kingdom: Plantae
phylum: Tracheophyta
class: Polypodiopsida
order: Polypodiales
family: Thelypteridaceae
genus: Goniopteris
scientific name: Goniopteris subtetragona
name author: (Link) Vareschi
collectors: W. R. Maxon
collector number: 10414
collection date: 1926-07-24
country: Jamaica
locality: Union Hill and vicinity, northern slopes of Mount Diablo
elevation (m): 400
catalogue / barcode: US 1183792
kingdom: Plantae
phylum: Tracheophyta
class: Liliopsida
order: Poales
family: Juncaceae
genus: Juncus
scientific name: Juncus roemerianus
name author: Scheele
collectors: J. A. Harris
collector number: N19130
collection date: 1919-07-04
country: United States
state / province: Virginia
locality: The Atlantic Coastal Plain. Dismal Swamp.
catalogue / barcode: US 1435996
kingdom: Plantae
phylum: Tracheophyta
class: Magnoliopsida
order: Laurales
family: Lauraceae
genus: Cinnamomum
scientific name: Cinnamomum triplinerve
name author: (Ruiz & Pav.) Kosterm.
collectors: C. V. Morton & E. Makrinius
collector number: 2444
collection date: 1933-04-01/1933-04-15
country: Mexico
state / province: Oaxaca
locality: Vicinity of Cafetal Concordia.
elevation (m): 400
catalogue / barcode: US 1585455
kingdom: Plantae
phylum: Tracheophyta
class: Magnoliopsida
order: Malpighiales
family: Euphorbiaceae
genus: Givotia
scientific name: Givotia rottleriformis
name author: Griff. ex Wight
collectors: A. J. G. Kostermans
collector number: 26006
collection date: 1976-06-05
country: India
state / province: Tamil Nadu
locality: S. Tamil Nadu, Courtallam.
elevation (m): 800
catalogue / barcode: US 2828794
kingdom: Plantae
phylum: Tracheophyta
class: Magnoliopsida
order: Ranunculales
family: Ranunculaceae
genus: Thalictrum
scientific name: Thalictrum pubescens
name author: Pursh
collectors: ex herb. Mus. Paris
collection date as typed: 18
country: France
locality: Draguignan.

=====

**Task to complete**
Lay out the data as a two-column CSV with the columns field and value, starting with the line with "collector number: N19130" and going on through the line with "order: Malpighiales". Give one row per line, with each entry in its own quoted field and any line breaks replaced by spaces.

**Response to the task**
field,value
"collector number:","N19130"
"collection date:","1919-07-04"
"country:","United States"
"state / province:","Virginia"
"locality:","The Atlantic Coastal Plain. Dismal Swamp."
"catalogue / barcode:","US 1435996"
"kingdom:","Plantae"
"phylum:","Tracheophyta"
"class:","Magnoliopsida"
"order:","Laurales"
"family:","Lauraceae"
"genus:","Cinnamomum"
"scientific name:","Cinnamomum triplinerve"
"name author:","(Ruiz & Pav.) Kosterm."
"collectors:","C. V. Morton & E. Makrinius"
"collector number:","2444"
"collection date:","1933-04-01/1933-04-15"
"country:","Mexico"
"state / province:","Oaxaca"
"locality:","Vicinity of Cafetal Concordia."
"elevation (m):","400"
"catalogue / barcode:","US 1585455"
"kingdom:","Plantae"
"phylum:","Tracheophyta"
"class:","Magnoliopsida"
"order:","Malpighiales"